Andrew Taylor Still (°1828 Virginia, †1917 Kirksville) is de grondlegger van de osteopathie. In de voetsporen van zijn vader wordt hij arts en praktiseert hij de eerste twintig jaar geneeskunde. Hij neemt als Unionist deel aan de secessieoorlog (1861-1864) als veldchirurg. Het verlies van enkele van zijn kinderen tijdens een epidemie van cerebrospinale meningitis overtuigt Still van de noodzaak om de geneeskunde te hervormen. De regels van zijn ideeënmeester (John Wesley) volgend, observeert hij de natuur, dissecteert hij lijken van Shawnee-indianen en ontleedt hij dieren die hij buit maakt bij de jacht. Hij bestudeert ook de geneeskunde van de Shawnees, waaronder een aantal gewrichtsmanipulaties.

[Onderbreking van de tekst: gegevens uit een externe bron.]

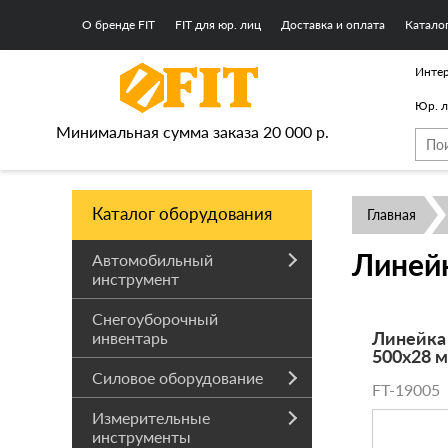
О бренде FIT
FIT для юр. лиц
Доставка и оплата
Катало
Интер
Юр. 
Минимальная сумма заказа 20 000 р.
Каталог оборудования
Главная
Линей
Автомобильный
инструмент
Снегоуборочный
Линейка
инвентарь
500х28 м
Силовое оборудование
FT-19005
Измерительные
инструменты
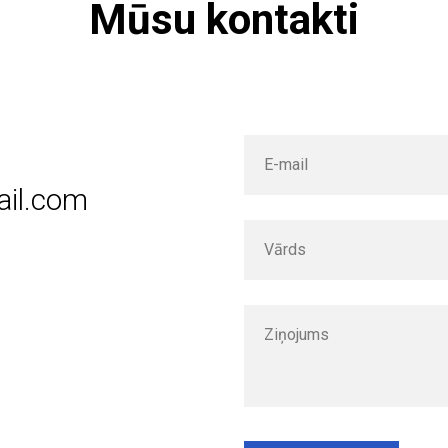
Mūsu kontakti
E-mail
ail.com
Vārds
Ziņojums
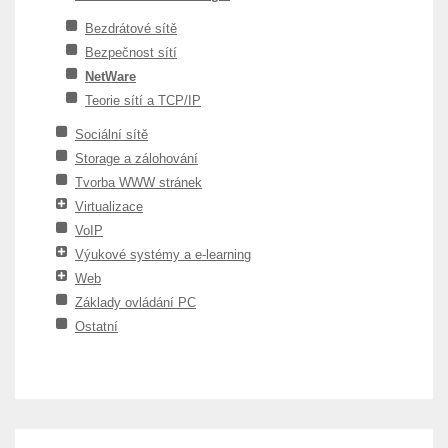
Bezdrátové sítě
Bezpečnost sítí
NetWare
Teorie sítí a TCP/IP
Sociální sítě
Storage a zálohování
Tvorba WWW stránek
Virtualizace
VoIP
Výukové systémy a e-learning
Web
Základy ovládání PC
Ostatní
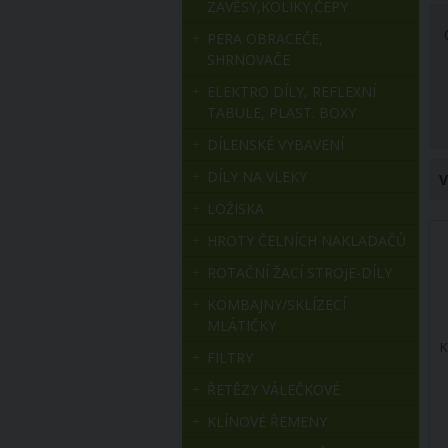
ZÁVĚSY,KOLÍKY,ČEPY
PERA OBRACEČE,
SHRNOVAČE
ELEKTRO DÍLY, REFLEXNÍ
TABULE, PLAST. BOXY
DÍLENSKÉ VYBAVENÍ
DÍLY NA VLEKY
V
LOŽISKA
HROTY ČELNÍCH NAKLADAČŮ
ROTAČNÍ ŽACÍ STROJE-DÍLY
KOMBAJNY/SKLÍZECÍ
MLÁTIČKY
K
FILTRY
ŘETĚZY VÁLEČKOVÉ
KLÍNOVÉ ŘEMENY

Zijn medische doctrine wordt een mengeling van metafysica en mechanicistische speculaties die voortvloeien uit zijn observaties. Voor hem komen alle ziekten voort uit een belemmering van de goede bloedcirculatie. Spiersamentrekkingen en gewrichtsverschuivingen zijn verantwoordelijk voor een slechte circulatie van de levensvochten. Still bevestigt zijn theorieën met zijn klinische resultaten en niet via een experimentele methode. Door zijn collega’s miskend, sticht hij het eerste college voor osteopathie in Kirksville in 1892 (“American School of Osteopathy”).